Dataset records:
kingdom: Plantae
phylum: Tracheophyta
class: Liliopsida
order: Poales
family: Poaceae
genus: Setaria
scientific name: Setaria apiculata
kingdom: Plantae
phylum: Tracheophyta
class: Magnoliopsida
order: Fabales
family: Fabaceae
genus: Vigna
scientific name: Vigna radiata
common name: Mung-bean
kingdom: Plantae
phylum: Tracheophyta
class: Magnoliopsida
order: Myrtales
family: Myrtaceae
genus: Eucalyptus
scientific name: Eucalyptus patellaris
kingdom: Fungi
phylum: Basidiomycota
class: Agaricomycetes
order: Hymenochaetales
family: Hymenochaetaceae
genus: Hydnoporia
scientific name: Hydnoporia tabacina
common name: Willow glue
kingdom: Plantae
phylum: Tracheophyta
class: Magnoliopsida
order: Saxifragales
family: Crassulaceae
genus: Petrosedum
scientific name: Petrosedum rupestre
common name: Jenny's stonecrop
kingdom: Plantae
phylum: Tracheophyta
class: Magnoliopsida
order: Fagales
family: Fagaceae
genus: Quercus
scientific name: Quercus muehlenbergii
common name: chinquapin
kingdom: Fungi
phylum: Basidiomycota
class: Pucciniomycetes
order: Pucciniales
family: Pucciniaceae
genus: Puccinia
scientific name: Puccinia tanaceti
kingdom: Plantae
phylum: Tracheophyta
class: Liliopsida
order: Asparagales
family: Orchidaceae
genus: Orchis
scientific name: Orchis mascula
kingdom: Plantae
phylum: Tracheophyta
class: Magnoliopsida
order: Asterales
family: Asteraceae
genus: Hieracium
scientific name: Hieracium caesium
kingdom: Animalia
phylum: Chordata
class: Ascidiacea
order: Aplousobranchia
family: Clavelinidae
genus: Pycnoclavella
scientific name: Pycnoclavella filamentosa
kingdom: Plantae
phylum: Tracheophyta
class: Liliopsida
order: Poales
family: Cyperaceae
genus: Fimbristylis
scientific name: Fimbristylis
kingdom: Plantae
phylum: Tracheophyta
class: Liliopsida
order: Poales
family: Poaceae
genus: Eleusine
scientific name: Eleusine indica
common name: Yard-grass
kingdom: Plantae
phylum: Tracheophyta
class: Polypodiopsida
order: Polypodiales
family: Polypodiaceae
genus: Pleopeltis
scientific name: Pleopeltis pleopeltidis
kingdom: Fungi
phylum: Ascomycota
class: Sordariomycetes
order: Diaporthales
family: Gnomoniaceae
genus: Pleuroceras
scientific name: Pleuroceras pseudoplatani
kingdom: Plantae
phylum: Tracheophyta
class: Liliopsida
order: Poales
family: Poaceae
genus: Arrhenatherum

Exercise details: Copy each line of the items above verbatim, from the first item to the last and in the same order.

Exercise answer:
kingdom: Plantae
phylum: Tracheophyta
class: Liliopsida
order: Poales
family: Poaceae
genus: Setaria
scientific name: Setaria apiculata
kingdom: Plantae
phylum: Tracheophyta
class: Magnoliopsida
order: Fabales
family: Fabaceae
genus: Vigna
scientific name: Vigna radiata
common name: Mung-bean
kingdom: Plantae
phylum: Tracheophyta
class: Magnoliopsida
order: Myrtales
family: Myrtaceae
genus: Eucalyptus
scientific name: Eucalyptus patellaris
kingdom: Fungi
phylum: Basidiomycota
class: Agaricomycetes
order: Hymenochaetales
family: Hymenochaetaceae
genus: Hydnoporia
scientific name: Hydnoporia tabacina
common name: Willow glue
kingdom: Plantae
phylum: Tracheophyta
class: Magnoliopsida
order: Saxifragales
family: Crassulaceae
genus: Petrosedum
scientific name: Petrosedum rupestre
common name: Jenny's stonecrop
kingdom: Plantae
phylum: Tracheophyta
class: Magnoliopsida
order: Fagales
family: Fagaceae
genus: Quercus
scientific name: Quercus muehlenbergii
common name: chinquapin
kingdom: Fungi
phylum: Basidiomycota
class: Pucciniomycetes
order: Pucciniales
family: Pucciniaceae
genus: Puccinia
scientific name: Puccinia tanaceti
kingdom: Plantae
phylum: Tracheophyta
class: Liliopsida
order: Asparagales
family: Orchidaceae
genus: Orchis
scientific name: Orchis mascula
kingdom: Plantae
phylum: Tracheophyta
class: Magnoliopsida
order: Asterales
family: Asteraceae
genus: Hieracium
scientific name: Hieracium caesium
kingdom: Animalia
phylum: Chordata
class: Ascidiacea
order: Aplousobranchia
family: Clavelinidae
genus: Pycnoclavella
scientific name: Pycnoclavella filamentosa
kingdom: Plantae
phylum: Tracheophyta
class: Liliopsida
order: Poales
family: Cyperaceae
genus: Fimbristylis
scientific name: Fimbristylis
kingdom: Plantae
phylum: Tracheophyta
class: Liliopsida
order: Poales
family: Poaceae
genus: Eleusine
scientific name: Eleusine indica
common name: Yard-grass
kingdom: Plantae
phylum: Tracheophyta
class: Polypodiopsida
order: Polypodiales
family: Polypodiaceae
genus: Pleopeltis
scientific name: Pleopeltis pleopeltidis
kingdom: Fungi
phylum: Ascomycota
class: Sordariomycetes
order: Diaporthales
family: Gnomoniaceae
genus: Pleuroceras
scientific name: Pleuroceras pseudoplatani
kingdom: Plantae
phylum: Tracheophyta
class: Liliopsida
order: Poales
family: Poaceae
genus: Arrhenatherum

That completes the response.